Berdasarkan informasi yang dilansir Australia Financial Review, kondisi ekonomi di Nepal memang lesu, bahkan sebelum gempa terjadi. Karena itu, Nepal membutuhkan bantuan dari negara-negara lain agar tidak membuatnya semakin terpuruk.
"Kathmandu rusak berat akibat gempa. Ini membuat perekonomian pincang," kata mantan Menteri Keuangan Madhukar S.J.B. Rana, seperti dilansir dari laman Australia Financial Review, Senin, 27 April 2015.
Dia mengatakan dampak gempa ini tak hanya kerusakan parah terhadap bangunan-bangunan dan sumber daya, tapi kemampuan warga Nepal untuk cepat bangkit juga mengkhawatirkan. "Kami tak punya banyak tenaga. Kami jelas butuh bantuan," ujarnya.
Nepal masuk daftar negara-negara miskin di dunia dengan pendapatan per kapita setiap tahun sekitar US$ 42,1 miliar. Nilai ini lebih kecil dari pendapatan 50 negara bagian Amerika Serikat.
Berdasarkan analisis Asian Development Bank (ADB), negara ini lemah dalam peningkatan infrastruktur. Hal ini yang membuat pendapatannya tak banyak naik setiap tahun.

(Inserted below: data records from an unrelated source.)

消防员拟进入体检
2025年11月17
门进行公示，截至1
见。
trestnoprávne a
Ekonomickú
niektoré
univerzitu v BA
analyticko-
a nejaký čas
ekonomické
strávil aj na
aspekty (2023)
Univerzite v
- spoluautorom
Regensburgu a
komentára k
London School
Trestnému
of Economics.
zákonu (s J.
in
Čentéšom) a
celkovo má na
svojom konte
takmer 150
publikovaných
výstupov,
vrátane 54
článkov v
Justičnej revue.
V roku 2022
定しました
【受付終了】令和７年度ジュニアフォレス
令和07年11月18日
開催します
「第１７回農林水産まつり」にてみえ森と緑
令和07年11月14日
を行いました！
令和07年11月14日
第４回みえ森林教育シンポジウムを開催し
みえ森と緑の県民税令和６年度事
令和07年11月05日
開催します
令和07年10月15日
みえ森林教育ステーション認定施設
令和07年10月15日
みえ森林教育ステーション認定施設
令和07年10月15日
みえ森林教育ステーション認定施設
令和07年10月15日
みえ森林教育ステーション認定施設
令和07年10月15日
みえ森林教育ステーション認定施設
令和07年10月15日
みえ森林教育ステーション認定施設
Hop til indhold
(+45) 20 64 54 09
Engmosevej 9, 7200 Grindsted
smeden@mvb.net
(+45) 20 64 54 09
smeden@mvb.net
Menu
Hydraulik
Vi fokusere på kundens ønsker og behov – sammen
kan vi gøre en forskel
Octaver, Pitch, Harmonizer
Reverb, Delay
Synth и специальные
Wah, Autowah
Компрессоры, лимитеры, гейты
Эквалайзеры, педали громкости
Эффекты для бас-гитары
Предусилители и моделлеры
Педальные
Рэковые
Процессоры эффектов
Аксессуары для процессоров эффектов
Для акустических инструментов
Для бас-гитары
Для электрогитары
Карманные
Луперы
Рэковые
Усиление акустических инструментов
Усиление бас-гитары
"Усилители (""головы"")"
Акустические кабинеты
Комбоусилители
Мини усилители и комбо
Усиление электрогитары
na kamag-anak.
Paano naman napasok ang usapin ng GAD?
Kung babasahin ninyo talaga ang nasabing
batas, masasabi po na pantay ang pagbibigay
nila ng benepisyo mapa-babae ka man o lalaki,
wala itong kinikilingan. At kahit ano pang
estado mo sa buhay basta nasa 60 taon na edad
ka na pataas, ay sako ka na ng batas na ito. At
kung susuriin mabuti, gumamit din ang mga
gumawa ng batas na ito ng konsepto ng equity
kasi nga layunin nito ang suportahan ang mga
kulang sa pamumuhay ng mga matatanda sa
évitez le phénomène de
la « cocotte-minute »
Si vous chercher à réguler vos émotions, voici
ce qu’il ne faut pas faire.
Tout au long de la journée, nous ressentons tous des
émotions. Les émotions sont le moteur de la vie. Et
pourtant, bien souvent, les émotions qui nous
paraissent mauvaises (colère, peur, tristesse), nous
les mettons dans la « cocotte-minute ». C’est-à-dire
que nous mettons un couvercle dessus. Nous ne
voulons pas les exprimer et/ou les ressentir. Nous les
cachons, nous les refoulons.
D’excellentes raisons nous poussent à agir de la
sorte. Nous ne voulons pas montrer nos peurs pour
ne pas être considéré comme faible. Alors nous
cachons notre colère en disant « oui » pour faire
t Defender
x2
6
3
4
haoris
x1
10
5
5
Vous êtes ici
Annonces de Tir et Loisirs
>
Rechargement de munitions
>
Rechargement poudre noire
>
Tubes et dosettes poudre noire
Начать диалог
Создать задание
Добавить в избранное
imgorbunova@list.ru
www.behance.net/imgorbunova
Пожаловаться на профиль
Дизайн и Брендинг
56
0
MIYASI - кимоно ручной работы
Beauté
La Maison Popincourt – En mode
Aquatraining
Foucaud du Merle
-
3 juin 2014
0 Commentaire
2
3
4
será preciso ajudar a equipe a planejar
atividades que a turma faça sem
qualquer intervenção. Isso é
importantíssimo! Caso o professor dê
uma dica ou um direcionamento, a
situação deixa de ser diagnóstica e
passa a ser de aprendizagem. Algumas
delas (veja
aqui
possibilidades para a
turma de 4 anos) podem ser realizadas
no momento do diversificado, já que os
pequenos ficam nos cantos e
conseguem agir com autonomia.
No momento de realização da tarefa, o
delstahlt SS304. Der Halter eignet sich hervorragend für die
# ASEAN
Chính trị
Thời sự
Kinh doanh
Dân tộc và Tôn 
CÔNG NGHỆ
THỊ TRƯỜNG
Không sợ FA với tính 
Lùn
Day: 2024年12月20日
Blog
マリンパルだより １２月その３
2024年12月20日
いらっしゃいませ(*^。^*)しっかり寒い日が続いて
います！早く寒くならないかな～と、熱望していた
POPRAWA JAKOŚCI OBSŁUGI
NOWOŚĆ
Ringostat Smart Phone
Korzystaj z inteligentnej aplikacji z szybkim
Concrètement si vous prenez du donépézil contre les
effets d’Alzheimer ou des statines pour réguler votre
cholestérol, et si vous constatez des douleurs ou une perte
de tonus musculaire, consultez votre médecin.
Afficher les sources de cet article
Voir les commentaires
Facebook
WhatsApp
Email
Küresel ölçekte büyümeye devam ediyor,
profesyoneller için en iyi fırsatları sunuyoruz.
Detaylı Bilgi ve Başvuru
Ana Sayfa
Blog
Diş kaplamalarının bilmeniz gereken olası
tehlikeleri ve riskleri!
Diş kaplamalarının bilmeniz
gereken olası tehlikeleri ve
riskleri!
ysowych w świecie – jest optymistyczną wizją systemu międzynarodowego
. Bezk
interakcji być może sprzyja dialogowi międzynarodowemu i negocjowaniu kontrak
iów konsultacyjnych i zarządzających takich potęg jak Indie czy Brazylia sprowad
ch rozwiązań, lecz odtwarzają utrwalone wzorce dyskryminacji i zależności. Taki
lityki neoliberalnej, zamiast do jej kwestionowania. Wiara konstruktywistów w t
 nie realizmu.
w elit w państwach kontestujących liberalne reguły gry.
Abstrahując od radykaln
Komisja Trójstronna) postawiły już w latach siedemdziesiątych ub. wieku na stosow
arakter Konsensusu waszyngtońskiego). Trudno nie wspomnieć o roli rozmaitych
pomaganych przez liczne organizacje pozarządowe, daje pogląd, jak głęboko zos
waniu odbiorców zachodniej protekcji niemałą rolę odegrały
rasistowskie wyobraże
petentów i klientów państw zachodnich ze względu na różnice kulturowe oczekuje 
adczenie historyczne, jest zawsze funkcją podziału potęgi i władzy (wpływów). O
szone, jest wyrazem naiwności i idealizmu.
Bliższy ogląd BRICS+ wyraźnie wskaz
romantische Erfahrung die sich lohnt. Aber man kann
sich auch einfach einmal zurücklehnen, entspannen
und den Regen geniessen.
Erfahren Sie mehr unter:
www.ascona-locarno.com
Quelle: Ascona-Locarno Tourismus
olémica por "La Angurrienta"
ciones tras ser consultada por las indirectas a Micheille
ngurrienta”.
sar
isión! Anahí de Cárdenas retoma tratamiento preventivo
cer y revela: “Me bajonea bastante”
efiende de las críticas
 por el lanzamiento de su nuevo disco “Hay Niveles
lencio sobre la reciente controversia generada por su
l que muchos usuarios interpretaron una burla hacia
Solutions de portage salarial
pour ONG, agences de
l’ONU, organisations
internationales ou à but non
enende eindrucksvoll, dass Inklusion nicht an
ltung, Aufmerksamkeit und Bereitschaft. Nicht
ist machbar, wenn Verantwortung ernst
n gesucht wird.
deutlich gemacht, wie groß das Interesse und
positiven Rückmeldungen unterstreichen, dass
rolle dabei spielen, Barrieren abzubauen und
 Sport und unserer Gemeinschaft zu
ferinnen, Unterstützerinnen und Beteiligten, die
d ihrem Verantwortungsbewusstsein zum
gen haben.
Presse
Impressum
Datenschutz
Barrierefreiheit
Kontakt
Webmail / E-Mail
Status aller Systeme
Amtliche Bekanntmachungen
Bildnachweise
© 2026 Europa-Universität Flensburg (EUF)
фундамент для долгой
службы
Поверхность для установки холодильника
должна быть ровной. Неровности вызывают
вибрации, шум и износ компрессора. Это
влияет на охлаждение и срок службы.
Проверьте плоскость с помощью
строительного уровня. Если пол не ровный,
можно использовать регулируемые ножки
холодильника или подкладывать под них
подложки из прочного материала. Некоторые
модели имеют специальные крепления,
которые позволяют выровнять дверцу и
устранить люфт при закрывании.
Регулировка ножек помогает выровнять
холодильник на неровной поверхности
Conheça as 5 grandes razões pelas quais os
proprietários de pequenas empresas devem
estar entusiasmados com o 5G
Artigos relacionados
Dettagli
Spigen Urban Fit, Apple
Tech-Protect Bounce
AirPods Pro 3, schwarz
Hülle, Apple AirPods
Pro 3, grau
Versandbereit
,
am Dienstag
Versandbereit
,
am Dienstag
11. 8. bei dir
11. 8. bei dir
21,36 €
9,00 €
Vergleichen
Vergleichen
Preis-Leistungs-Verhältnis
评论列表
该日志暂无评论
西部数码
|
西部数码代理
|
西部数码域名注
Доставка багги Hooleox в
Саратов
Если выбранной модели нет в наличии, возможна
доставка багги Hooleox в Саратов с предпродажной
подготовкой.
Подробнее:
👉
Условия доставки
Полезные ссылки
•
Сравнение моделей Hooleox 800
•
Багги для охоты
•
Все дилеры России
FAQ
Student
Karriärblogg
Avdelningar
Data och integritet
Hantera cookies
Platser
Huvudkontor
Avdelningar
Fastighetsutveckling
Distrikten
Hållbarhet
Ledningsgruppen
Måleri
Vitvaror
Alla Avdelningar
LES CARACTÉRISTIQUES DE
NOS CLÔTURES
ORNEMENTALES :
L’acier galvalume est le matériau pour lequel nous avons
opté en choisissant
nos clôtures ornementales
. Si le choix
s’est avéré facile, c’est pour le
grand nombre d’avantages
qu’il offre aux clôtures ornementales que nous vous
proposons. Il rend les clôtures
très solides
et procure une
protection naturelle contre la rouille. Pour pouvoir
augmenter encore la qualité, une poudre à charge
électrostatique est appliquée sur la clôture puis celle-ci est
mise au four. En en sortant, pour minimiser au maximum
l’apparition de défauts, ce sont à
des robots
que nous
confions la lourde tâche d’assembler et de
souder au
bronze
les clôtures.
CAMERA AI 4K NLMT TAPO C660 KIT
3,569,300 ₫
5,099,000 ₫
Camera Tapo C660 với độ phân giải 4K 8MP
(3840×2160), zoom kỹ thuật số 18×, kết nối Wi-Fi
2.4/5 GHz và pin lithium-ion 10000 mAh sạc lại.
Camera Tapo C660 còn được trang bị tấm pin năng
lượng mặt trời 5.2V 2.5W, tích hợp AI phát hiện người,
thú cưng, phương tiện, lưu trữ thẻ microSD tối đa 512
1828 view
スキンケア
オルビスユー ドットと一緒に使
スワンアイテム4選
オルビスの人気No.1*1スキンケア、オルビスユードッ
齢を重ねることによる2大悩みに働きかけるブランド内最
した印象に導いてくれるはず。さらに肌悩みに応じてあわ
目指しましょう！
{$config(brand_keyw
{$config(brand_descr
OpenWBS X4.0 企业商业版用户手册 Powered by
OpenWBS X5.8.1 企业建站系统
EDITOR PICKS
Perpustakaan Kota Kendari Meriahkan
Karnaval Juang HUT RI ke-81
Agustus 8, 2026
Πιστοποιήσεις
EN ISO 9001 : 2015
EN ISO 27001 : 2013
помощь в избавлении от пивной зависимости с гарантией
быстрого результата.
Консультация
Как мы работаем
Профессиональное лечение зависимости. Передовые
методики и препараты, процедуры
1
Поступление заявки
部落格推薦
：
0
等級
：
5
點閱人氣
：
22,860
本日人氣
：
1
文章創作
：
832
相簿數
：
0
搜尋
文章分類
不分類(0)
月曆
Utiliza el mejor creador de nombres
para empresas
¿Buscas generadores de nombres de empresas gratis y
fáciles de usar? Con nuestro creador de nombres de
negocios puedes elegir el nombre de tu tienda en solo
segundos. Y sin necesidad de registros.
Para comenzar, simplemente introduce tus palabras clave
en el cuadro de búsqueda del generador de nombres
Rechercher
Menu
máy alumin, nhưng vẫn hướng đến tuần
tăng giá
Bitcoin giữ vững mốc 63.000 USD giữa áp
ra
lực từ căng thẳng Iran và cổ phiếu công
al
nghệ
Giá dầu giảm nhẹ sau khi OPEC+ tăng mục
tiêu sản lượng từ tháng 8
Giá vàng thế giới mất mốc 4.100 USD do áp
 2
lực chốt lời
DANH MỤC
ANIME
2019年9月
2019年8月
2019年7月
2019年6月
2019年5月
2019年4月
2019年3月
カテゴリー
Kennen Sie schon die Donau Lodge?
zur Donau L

Lembaga survei kependudukan asal Amerika Serikat memprediksi ekonomi Nepal mengalami penurunan 9-50 persen. Kemungkinan penurunan ekonomi mencapai level 35 persen. Namun, menurut salah satu staf ADB, Hun Kim, pihaknya belum dapat memprediksi dampak gempa terhadap pendapatan per kapita Nepal.
Hingga kini, jumlah korban meninggal akibat gempa yang berpusat di antara Kota Pokhara dan Khatmandu itu terus bertambah. Sedikitnya ada 3.000 jiwa melayang karena tertimbun reruntuhan bangunan. Sudah banyak lembaga internasional mengulurkan bantuan, baik tenaga maupun dana, untuk meminimalkan dampak bencana ini.